Top of Working data
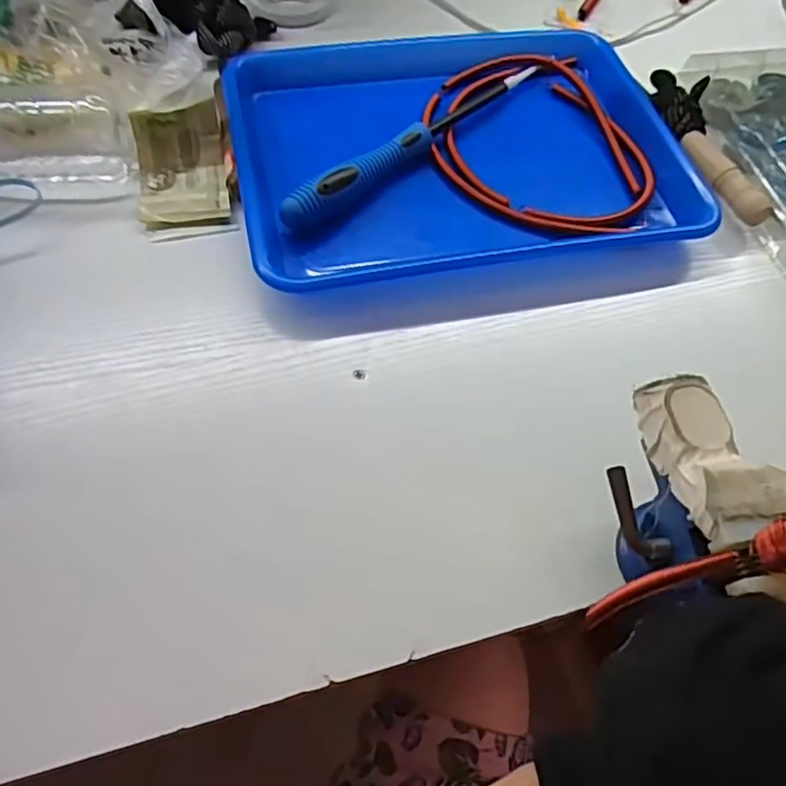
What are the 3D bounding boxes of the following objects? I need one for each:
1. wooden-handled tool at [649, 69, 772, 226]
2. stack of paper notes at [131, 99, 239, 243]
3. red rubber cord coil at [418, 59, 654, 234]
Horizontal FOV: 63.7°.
[{"bbox_3d":[0.246,-0.201,0.495,0.038,0.023,0.158,-15,62,-12],"label":"wooden-handled tool"},{"bbox_3d":[-0.155,-0.163,0.466,0.064,0.032,0.102,-8,61,-10],"label":"stack of paper notes"},{"bbox_3d":[0.113,-0.204,0.506,0.164,0.015,0.199,-5,61,-6],"label":"red rubber cord coil"}]

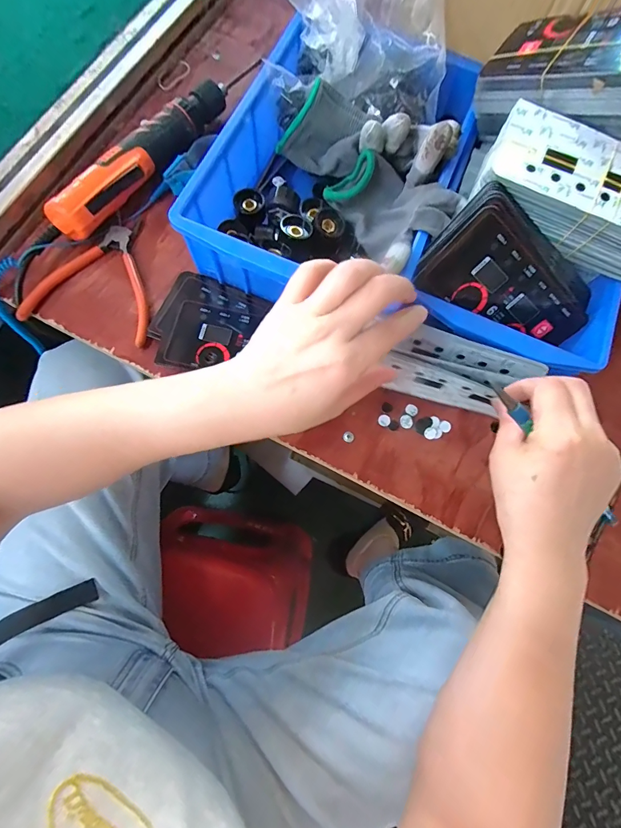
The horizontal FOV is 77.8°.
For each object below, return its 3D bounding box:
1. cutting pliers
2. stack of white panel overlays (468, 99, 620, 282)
Bottom of Working data
What is being asked:
Start at the first line and set down all of the data exactly, passing over the pictures.

Exercise result:
What are the 3D bounding boxes of the following objects? I need one for each:
1. wooden-handled tool at [649, 69, 772, 226]
2. stack of paper notes at [131, 99, 239, 243]
3. red rubber cord coil at [418, 59, 654, 234]
Horizontal FOV: 63.7°.
[{"bbox_3d":[0.246,-0.201,0.495,0.038,0.023,0.158,-15,62,-12],"label":"wooden-handled tool"},{"bbox_3d":[-0.155,-0.163,0.466,0.064,0.032,0.102,-8,61,-10],"label":"stack of paper notes"},{"bbox_3d":[0.113,-0.204,0.506,0.164,0.015,0.199,-5,61,-6],"label":"red rubber cord coil"}]

The horizontal FOV is 77.8°.
For each object below, return its 3D bounding box:
1. cutting pliers
2. stack of white panel overlays (468, 99, 620, 282)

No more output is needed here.